Task prompt: Below this sentence is a listing; return exactly its lines from the one with "Monthly Entry Regulatory Asset, 2017-10: 40000" to the one with "Monthly Entry Regulatory Asset, 2018-04: 35000", both kept, and nothing more.

Extracted information:
====

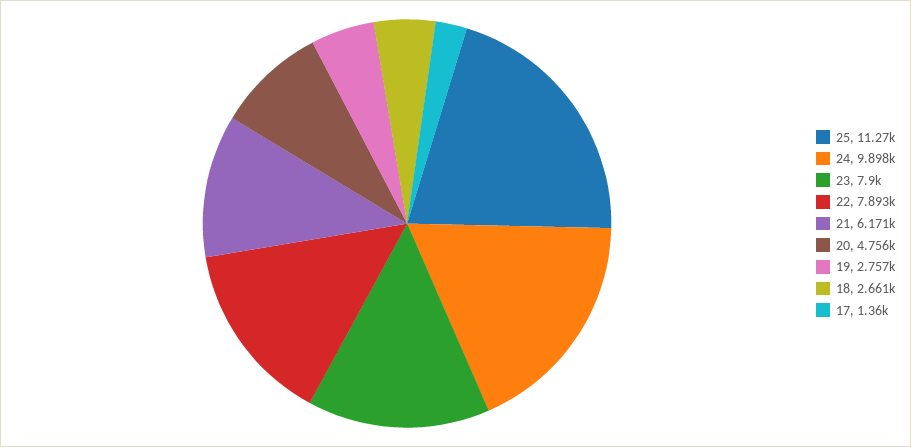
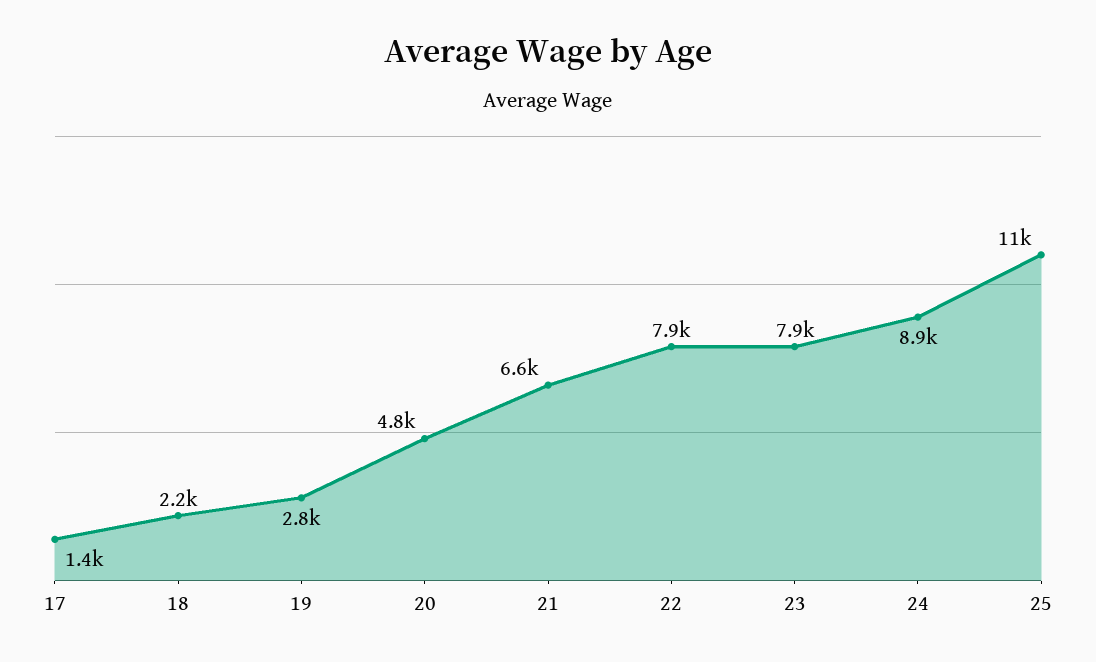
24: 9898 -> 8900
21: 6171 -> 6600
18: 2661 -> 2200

====

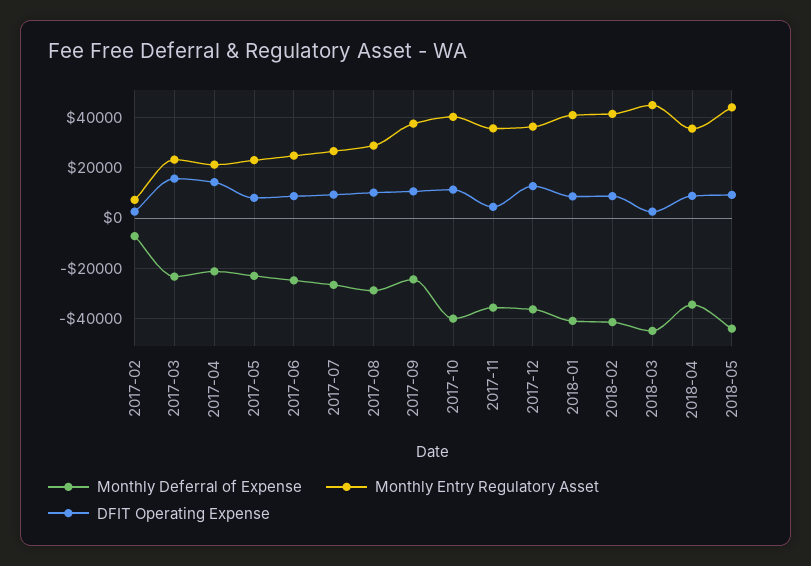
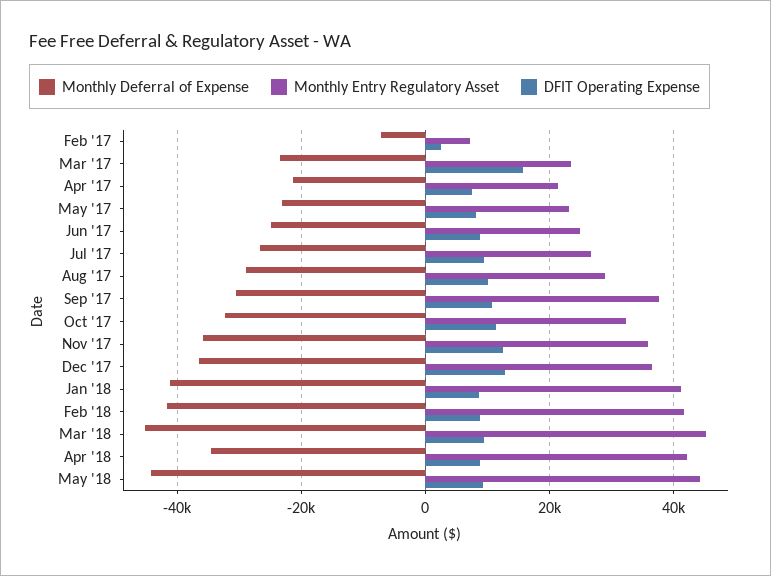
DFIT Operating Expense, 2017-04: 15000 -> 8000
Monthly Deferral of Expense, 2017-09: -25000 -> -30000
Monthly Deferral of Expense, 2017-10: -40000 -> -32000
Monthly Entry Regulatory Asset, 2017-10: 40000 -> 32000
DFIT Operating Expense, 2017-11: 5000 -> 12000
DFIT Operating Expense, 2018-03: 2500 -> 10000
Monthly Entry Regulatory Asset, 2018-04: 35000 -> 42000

====

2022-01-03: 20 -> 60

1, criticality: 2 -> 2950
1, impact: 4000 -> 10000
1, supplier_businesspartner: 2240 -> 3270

====

Output for this task:
Monthly Entry Regulatory Asset, 2017-10: 40000 -> 32000
DFIT Operating Expense, 2017-11: 5000 -> 12000
DFIT Operating Expense, 2018-03: 2500 -> 10000
Monthly Entry Regulatory Asset, 2018-04: 35000 -> 42000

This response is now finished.